Data Generator | Bivariate Poisson: Alpha | Bivariate Poisson: Delta | Game Random Intercept: Alpha | Game Random Intercept: Delta |
---|---|---|---|---|

Bivariate Poisson | 0.038 | 0.037 | 0.046 | 0.049 |

Game Random Intercept | 0.083 | 0.069 | 0.022 | 0.022 |

As would be expected, there is more error associated with estimates coming from a model that doesn’t match the data generating model. However, comparatively, there is less error associated with the game random intercept model. When the estimation model matches the generation model, the game random intercept model has mean square error values of 0.022 and 0.022 for alpha and delta parameters respectively. The bivariate Poisson model has mean square error values of 0.038 and 0.037 for these same parameters. Similarly, the game random intercept model also shows lower error when the estimation model doesn’t match the generation model. The game random intercept model has mean square error values for alpha and delta of 0.046 and 0.049 when the bivariate Poisson generated the data, whereas the bivariate Poisson has mean square error values for alpha and delta of 0.083 and 0.069 when the game random intercept model generated the data.

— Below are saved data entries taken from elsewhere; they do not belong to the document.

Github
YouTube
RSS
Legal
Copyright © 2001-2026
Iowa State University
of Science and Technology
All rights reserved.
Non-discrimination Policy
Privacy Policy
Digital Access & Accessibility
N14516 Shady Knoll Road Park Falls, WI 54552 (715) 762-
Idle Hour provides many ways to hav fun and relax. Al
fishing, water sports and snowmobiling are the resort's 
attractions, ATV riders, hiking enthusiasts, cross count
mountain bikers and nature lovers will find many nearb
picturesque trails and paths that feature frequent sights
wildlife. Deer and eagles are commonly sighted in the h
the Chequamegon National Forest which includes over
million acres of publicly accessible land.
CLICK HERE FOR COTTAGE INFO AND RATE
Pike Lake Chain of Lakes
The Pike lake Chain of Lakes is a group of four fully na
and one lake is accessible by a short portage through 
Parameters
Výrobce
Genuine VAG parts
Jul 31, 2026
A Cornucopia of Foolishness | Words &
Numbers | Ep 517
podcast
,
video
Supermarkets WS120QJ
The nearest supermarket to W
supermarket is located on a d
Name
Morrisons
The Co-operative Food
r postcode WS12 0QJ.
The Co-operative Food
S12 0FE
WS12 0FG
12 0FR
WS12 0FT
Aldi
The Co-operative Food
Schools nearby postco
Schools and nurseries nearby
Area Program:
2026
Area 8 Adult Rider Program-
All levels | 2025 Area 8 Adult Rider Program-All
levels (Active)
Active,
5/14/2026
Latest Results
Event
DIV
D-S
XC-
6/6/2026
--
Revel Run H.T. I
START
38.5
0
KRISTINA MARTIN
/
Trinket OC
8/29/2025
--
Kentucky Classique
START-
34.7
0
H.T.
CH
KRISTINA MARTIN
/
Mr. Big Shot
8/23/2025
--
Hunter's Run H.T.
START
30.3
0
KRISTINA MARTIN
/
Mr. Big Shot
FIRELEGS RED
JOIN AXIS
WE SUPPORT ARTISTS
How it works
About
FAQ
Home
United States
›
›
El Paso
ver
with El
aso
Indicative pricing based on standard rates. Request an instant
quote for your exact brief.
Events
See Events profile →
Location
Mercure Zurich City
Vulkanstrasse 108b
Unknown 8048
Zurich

These results indicate that the best choice of model would be the one that matches the data generation process. Unfortunately, when using real data, the exact data generation process is impossible to know. However, these findings also show that the cost of being wrong is much less when using the game random intercept model to estimate, compared to the bivariate Poisson model.

## 3.5 Summary of findings

The findings from the simulation study indicate that the game random intercept model should be the preferred model for estimating the abilities of soccer teams. Across data generating models, the game random intercept model was better able to recover the true parameters (Section 3.4.1). Additionally, the game random intercept model had comparable bias and lower mean square error than the the bivariate Poisson model (Section 3.4.2).

Therefore, I will be using the game random intercept model moving forward for estimating the model on real data and predicting future games.